# RECORDS FOR THIS EXERCISE
━━━━━━━━━━━━━━━━

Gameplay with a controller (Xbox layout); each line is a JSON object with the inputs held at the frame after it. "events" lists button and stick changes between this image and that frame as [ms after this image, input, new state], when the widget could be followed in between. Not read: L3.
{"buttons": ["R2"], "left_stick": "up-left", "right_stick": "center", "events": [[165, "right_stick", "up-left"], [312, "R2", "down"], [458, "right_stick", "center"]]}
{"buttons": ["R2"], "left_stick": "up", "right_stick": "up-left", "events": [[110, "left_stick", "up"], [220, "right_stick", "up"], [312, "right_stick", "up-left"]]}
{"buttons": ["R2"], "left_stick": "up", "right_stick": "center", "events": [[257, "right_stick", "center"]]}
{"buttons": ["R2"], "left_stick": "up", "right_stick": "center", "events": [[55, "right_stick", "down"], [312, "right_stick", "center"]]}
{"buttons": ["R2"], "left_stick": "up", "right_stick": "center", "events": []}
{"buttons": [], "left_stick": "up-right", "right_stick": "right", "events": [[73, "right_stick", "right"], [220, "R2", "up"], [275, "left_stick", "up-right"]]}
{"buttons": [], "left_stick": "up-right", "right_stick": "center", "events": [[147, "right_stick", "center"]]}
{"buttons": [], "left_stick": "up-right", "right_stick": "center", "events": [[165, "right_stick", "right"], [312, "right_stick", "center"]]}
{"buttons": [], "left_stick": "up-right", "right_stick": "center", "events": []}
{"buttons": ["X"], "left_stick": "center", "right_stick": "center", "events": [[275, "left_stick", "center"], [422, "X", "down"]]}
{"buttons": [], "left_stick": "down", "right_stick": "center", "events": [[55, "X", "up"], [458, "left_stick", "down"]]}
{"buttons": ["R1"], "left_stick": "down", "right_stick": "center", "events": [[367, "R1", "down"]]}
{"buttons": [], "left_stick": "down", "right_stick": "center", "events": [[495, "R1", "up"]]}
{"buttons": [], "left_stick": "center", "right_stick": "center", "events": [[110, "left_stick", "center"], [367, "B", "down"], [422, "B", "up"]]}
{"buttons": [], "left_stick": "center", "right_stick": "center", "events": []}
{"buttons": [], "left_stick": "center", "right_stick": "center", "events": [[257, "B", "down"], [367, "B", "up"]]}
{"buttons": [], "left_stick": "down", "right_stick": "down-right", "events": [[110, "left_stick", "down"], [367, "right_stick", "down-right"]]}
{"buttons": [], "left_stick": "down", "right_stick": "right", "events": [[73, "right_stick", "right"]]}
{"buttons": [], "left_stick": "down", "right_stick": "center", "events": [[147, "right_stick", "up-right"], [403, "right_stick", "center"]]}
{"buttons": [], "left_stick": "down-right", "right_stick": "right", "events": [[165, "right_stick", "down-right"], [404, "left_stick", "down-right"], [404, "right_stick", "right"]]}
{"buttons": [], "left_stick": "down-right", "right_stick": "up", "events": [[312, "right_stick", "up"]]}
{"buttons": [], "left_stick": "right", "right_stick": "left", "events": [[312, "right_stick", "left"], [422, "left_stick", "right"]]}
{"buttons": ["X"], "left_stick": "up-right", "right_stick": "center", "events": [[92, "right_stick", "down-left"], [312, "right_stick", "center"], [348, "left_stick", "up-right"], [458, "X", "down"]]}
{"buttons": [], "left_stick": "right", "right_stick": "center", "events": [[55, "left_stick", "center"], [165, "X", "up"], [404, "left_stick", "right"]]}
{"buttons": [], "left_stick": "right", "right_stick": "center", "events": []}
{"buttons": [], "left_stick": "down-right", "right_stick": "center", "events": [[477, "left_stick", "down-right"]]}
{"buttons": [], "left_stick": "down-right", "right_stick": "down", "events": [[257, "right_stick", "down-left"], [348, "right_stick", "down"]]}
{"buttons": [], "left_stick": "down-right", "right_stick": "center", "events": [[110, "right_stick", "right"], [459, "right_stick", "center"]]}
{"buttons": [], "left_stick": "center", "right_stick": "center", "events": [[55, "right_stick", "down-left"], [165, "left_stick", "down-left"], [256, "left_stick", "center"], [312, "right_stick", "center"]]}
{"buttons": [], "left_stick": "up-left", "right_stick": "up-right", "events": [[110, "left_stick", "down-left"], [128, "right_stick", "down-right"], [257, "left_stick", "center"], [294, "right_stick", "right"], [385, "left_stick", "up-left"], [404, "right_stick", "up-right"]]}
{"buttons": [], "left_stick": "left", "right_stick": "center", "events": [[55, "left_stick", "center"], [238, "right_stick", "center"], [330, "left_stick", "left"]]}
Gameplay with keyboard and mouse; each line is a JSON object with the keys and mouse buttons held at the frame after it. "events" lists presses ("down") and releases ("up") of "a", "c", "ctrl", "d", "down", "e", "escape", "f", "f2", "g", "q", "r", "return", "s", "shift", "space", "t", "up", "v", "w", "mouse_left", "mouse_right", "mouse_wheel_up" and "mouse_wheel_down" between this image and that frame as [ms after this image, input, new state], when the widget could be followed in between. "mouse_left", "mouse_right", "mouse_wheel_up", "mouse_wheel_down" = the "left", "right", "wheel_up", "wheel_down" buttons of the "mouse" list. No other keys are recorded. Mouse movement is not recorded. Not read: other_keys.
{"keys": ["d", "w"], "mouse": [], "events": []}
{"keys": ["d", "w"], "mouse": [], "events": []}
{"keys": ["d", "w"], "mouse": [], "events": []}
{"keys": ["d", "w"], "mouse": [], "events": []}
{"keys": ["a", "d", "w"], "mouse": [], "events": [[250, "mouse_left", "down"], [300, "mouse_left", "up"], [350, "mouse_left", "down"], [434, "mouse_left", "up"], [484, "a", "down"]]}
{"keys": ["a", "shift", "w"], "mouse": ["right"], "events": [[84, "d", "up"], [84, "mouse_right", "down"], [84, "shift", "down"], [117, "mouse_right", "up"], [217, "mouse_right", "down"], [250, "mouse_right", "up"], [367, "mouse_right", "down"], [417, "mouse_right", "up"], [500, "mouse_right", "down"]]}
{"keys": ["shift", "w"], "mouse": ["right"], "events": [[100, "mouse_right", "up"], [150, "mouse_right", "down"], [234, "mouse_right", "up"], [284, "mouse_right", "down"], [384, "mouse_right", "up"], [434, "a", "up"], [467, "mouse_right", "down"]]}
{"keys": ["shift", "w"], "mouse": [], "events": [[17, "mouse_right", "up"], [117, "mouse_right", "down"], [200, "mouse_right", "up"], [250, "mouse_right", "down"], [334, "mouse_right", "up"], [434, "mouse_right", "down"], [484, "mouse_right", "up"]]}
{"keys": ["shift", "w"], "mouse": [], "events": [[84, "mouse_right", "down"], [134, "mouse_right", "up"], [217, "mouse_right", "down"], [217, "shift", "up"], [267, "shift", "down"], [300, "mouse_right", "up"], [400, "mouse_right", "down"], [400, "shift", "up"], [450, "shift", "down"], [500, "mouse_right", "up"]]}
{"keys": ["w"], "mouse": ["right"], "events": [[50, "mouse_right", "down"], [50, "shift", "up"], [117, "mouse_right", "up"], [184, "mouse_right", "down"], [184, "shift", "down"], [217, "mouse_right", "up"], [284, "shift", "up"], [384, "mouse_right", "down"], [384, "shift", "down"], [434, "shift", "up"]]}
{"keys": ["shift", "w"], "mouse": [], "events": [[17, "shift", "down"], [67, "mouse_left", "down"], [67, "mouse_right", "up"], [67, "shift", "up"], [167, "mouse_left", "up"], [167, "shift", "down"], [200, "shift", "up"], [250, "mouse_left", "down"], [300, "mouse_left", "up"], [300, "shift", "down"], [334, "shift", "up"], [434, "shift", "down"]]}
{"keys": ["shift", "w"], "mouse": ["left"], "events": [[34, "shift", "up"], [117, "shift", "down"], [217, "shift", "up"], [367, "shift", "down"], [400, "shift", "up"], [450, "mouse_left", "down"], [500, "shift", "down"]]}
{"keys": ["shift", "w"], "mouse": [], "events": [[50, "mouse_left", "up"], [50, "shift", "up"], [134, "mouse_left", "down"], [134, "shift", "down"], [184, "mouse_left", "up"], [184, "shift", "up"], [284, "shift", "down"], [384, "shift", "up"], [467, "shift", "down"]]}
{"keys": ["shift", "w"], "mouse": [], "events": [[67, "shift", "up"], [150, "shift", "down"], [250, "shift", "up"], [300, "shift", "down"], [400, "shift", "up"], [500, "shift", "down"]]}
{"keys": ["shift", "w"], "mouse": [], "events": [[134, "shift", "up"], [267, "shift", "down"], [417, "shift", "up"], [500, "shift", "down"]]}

━━━━━━━━━━━━━━━━

# WHAT THIS TASK INVOLVES
Reproduce each line of the records in which "object" appears.

# ANSWER BOX
Gameplay with a controller (Xbox layout); each line is a JSON object with the inputs held at the frame after it. "events" lists button and stick changes between this image and that frame as [ms after this image, input, new state], when the widget could be followed in between. Not read: L3.
Gameplay with keyboard and mouse; each line is a JSON object with the keys and mouse buttons held at the frame after it. "events" lists presses ("down") and releases ("up") of "a", "c", "ctrl", "d", "down", "e", "escape", "f", "f2", "g", "q", "r", "return", "s", "shift", "space", "t", "up", "v", "w", "mouse_left", "mouse_right", "mouse_wheel_up" and "mouse_wheel_down" between this image and that frame as [ms after this image, input, new state], when the widget could be followed in between. "mouse_left", "mouse_right", "mouse_wheel_up", "mouse_wheel_down" = the "left", "right", "wheel_up", "wheel_down" buttons of the "mouse" list. No other keys are recorded. Mouse movement is not recorded. Not read: other_keys.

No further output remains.